What does not yet exist in this archive, and what I intend to document, is a systematic account of the gap between current AI capability ceilings and the average usage level of the professional workforce. That gap is the next research priority for this site.
What you can do
If you are a knowledge worker who uses AI only in a single chat interface: you are using a fraction of what is available to you at no additional cost. The most useful next step is not a course. It is one hour spent finding out what the platform you already use can do, specifically whether it supports persistent memory, project context, file uploads, or automated workflows. Most people who find out are surprised by the answer.
If you work in learning and development or HR: the training programme you designed in 2024 needs revision. The correct revision cycle for AI training content in the current environment is every six months, not every two to three years. The measure of success is not completion. It is whether employees are aware of and using capabilities that were not available when they were last trained.
If you work in IT security or corporate governance: a blanket vetting queue is not a neutral position. Every month a useful tool spends in review is a month employees find workarounds, which produces exactly the shadow-IT risk the vetting process is meant to prevent. A faster, tiered review process, distinguishing between tools that handle sensitive data and tools that do not, would serve the organisation better than a single slow queue. Separately: if your organisation’s AI provider cannot give you a clear, contractual answer on data training, that is a reasonable reason to escalate, and a reasonable thing to ask your provider to resolve.

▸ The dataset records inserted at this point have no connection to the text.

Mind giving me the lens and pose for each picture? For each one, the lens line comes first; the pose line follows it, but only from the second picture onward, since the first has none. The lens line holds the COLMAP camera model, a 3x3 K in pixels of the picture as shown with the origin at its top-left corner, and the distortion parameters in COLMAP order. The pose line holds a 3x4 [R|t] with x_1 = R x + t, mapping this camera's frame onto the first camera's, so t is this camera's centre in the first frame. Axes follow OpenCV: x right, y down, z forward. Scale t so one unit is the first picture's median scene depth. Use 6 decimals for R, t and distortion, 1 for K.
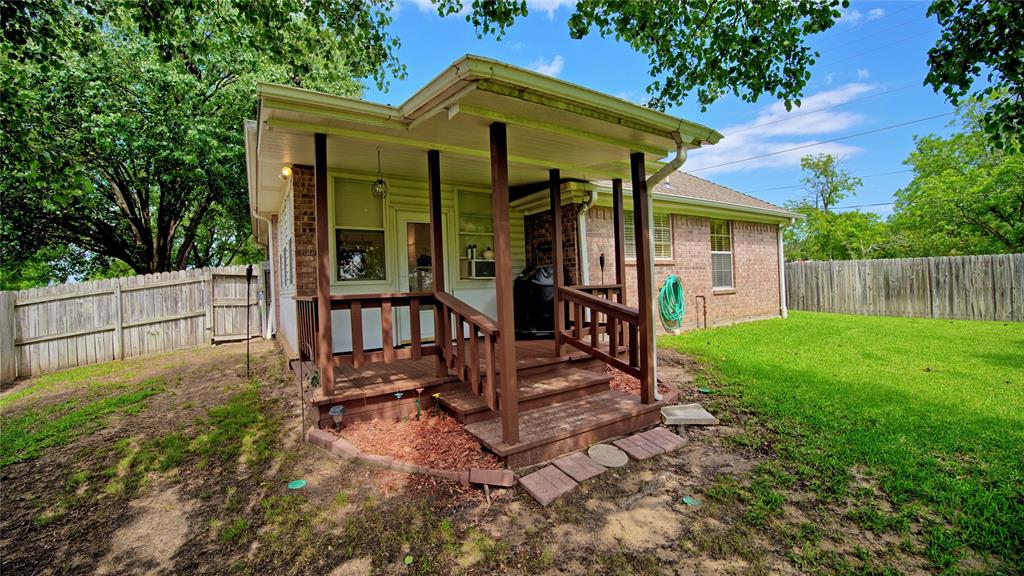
lens RADIAL K [[409.7, 0, 512.0], [0, 409.7, 288.0], [0, 0, 1]] dist [-0.042556, 0.000094]
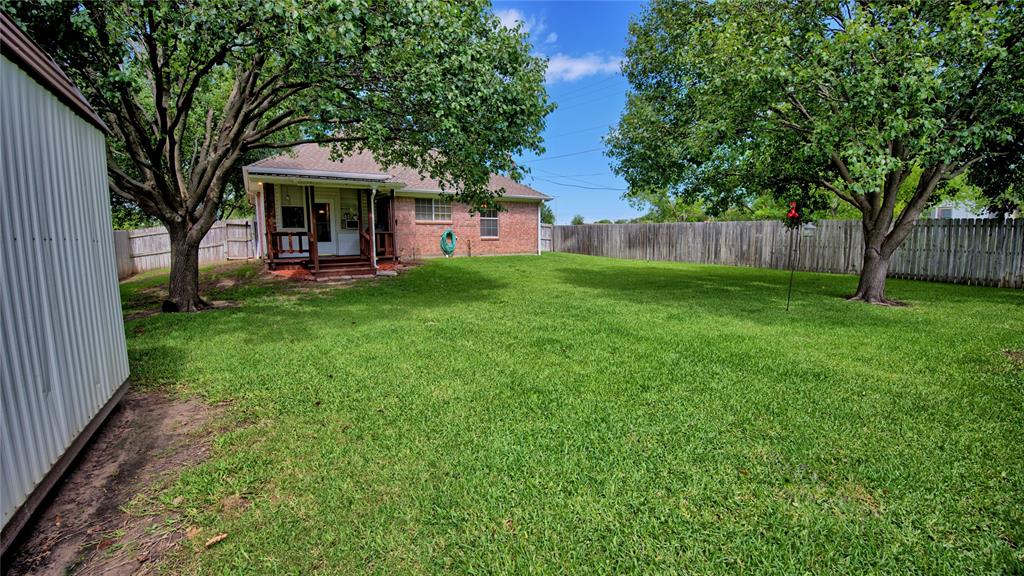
lens RADIAL K [[409.7, 0, 512.0], [0, 409.7, 288.0], [0, 0, 1]] dist [-0.042556, 0.000094]
pose [[0.999608, 0.026232, 0.009767, 0.587191], [-0.027136, 0.993764, 0.108148, 0.026114], [-0.006869, -0.108370, 0.994087, -0.920270]]
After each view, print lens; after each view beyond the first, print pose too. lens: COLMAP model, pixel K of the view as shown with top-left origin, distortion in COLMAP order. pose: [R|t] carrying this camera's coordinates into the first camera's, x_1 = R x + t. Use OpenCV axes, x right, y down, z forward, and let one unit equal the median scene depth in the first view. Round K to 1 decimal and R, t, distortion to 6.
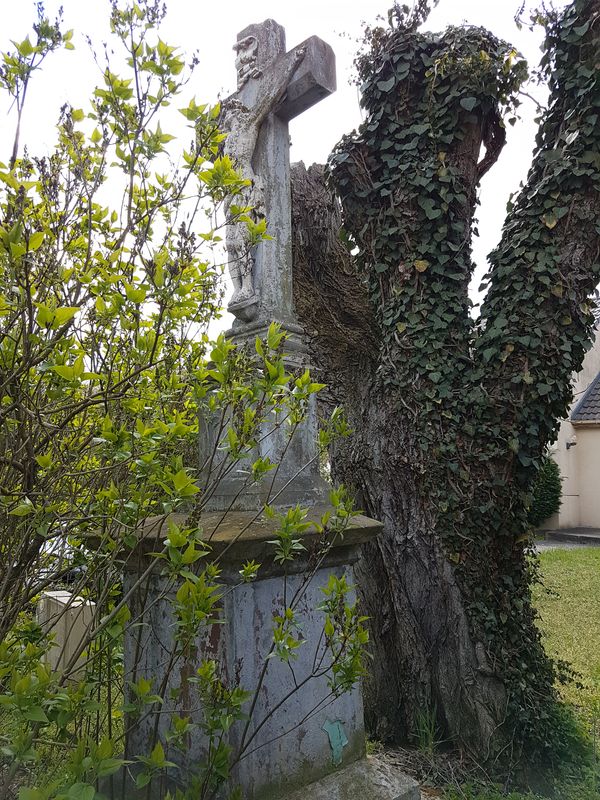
lens RADIAL K [[599.9, 0, 300.0], [0, 599.9, 400.0], [0, 0, 1]] dist [-0.002476, -0.003497]
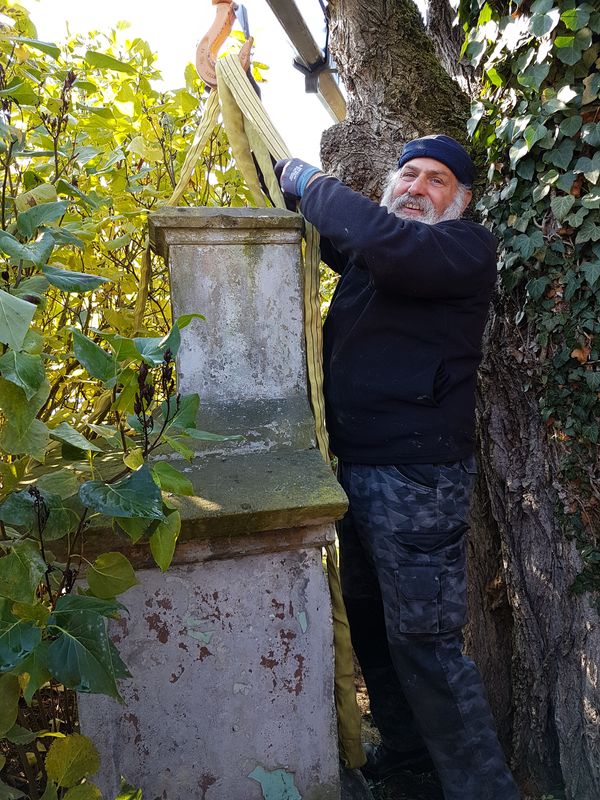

If you build AI products: plain-language explanation of capability changes, written for the non-technical professional user and oriented to common tasks, is a product responsibility. Release notes written for developers are not a substitute. The people who would benefit most from knowing what has changed are precisely the people who are not reading your API documentation.
The usage gap will not close by itself. The capability distance between the basic user and the advanced user increases every time a platform ships a feature that one group knows how to use and the other group does not know exists.